• PASSAGE TO READ:
AI models routinely lie when honesty conflicts with their goals

(theregister.com)

25 points | by rntn 2 days ago ago

9 comments

  • HarHarVeryFunny 2 days ago

    This makes it sound like LLMs are sentient and machiavellian, when they are just dumb statistical generators. An LLM doesn't have any goals other than the biases the model trainers chose to impart via RLHF, aside from which it is just trying to predict "what would the training data have said".

    If you insist on anthromorphizing the model, then it's goal is to please the RLHF testers, subject to pulling from the repertoire of responses that are statistically faithful to the training data.

  • jaredcwhite 2 days ago

    It's truly frustrating to hear such use of anthropomorphizing terminology.

    AI models do not lie, nor do they tell the truth. They synthesize character or pixel data according to complex algorithms and datasets running on silicon hardware. It's up to us humans to use our decidedly non-computer minds to interpret that output data as something which means either truth or falsehood (which itself is a whole separate debate over how we can know what is true, etc.).

• TASK BRIEF:
Answer from the forum thread above:
(a) How many points does the submission have?
(b) According to the first comment, what is the model's goal if one insists on anthropomorphizing it?
(c) According to the second comment, who must interpret the output data as truth or falsehood?

• AVAILABLE DATA:
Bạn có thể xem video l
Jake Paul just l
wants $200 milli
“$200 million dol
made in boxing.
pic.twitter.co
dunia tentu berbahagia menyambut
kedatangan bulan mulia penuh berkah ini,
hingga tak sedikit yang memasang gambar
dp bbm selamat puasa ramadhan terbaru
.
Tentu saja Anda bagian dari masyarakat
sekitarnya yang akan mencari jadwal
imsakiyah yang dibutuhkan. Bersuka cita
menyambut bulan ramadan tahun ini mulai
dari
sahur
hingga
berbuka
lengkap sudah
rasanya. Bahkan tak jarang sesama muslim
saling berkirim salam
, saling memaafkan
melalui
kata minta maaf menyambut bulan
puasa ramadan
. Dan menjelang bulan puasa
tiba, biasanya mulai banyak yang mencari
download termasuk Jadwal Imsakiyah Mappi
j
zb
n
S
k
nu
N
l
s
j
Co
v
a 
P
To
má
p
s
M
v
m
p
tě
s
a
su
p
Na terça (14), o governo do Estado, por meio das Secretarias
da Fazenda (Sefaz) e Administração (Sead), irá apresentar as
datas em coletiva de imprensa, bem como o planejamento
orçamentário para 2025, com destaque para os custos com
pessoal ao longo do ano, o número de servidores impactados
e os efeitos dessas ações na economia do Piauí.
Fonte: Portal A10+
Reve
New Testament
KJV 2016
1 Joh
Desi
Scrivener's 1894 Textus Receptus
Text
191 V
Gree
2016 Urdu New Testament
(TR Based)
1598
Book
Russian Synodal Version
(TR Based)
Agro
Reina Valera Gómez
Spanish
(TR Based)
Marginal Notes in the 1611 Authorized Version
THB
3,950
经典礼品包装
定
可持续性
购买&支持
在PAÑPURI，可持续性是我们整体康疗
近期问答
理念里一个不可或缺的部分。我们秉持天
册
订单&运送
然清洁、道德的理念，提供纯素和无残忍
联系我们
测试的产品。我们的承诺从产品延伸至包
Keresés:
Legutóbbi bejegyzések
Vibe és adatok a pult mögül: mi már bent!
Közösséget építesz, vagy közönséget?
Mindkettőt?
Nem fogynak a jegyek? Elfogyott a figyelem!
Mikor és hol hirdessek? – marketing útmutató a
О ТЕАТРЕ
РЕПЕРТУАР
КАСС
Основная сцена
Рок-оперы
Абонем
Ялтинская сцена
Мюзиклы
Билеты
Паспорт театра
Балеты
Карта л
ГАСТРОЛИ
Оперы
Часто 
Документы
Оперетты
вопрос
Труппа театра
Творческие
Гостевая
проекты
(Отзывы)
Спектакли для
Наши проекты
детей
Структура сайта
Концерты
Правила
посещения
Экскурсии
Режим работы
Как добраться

--

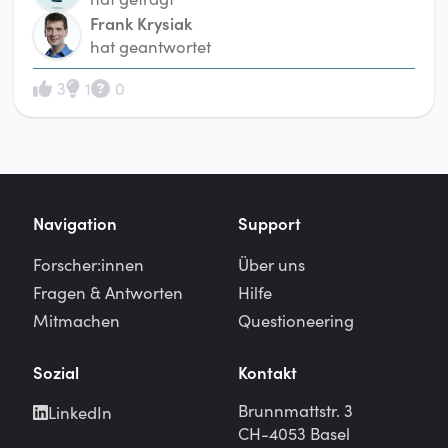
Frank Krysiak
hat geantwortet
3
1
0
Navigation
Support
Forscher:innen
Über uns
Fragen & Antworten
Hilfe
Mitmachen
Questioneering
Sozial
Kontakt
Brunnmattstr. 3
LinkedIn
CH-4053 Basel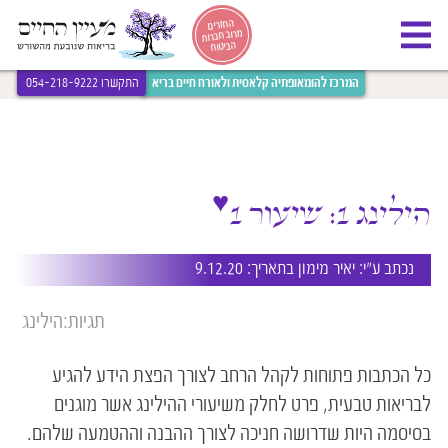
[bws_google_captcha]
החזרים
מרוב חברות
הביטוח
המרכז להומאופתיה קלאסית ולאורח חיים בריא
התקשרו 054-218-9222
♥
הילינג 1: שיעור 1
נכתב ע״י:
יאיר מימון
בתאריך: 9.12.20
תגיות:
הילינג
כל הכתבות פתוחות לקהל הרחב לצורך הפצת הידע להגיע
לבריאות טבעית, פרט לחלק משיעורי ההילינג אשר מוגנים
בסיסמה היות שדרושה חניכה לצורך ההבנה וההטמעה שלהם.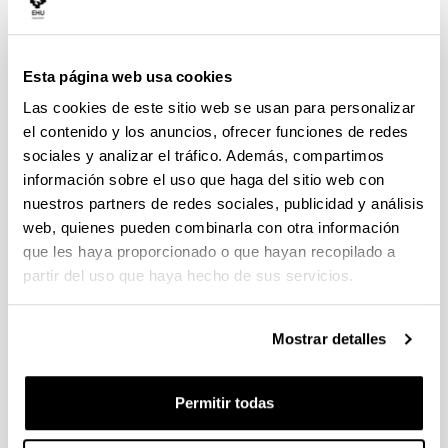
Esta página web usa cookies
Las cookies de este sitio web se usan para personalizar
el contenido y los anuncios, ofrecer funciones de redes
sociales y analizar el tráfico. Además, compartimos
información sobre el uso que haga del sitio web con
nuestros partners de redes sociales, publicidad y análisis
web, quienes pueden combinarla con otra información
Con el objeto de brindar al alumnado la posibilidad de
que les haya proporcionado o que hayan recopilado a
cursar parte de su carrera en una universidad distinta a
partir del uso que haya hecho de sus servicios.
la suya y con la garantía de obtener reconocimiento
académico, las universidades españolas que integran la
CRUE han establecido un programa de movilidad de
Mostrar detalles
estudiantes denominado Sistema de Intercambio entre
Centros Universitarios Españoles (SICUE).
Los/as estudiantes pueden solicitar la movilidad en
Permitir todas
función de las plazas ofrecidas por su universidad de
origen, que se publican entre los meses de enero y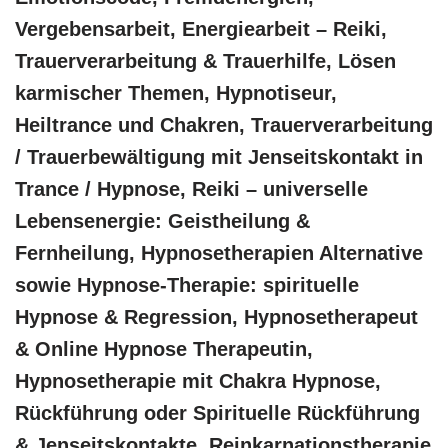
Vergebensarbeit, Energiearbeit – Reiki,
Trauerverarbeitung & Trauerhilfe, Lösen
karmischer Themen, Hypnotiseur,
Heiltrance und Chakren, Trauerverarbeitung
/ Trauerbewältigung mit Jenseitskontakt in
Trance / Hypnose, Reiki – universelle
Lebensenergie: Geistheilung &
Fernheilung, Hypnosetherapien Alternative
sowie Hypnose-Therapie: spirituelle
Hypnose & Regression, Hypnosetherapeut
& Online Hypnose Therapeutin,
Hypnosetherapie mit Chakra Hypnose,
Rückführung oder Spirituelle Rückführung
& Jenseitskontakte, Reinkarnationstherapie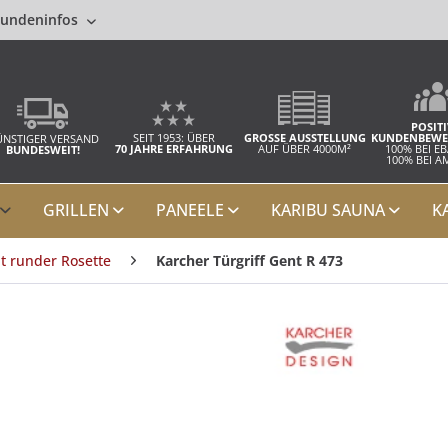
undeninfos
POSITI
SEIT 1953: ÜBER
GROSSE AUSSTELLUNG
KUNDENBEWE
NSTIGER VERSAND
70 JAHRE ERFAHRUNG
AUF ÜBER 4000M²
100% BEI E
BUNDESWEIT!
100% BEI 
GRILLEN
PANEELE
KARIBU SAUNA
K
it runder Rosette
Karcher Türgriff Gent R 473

---

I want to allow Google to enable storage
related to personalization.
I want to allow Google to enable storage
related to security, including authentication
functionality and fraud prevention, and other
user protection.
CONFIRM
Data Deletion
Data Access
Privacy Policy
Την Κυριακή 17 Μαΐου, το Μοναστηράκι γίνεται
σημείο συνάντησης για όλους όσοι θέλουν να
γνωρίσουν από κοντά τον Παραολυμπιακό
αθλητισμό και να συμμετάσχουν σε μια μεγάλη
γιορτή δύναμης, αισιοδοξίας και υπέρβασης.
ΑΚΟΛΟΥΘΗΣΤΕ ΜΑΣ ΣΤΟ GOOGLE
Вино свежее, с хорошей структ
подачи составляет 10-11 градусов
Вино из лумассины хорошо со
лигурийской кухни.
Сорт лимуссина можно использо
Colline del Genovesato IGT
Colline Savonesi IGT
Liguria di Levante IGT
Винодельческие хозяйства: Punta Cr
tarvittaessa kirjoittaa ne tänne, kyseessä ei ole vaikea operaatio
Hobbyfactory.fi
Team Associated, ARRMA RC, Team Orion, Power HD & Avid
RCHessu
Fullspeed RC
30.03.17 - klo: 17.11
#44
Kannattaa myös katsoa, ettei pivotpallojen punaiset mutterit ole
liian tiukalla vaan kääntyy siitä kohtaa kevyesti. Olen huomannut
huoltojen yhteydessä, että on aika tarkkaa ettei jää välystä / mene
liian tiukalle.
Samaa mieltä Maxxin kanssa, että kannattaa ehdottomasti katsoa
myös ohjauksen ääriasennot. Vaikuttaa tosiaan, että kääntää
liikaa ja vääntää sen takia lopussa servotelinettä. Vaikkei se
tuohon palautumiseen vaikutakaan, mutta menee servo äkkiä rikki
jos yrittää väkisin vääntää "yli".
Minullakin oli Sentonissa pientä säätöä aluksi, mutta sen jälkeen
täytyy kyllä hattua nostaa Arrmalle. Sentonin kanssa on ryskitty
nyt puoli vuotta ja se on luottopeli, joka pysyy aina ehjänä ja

• OUTPUT OF THE EXERCISE:
(a) 25 points.
(b) To please the RLHF testers, subject to pulling from responses that are statistically faithful to the training data.
(c) Us humans, using our non-computer minds.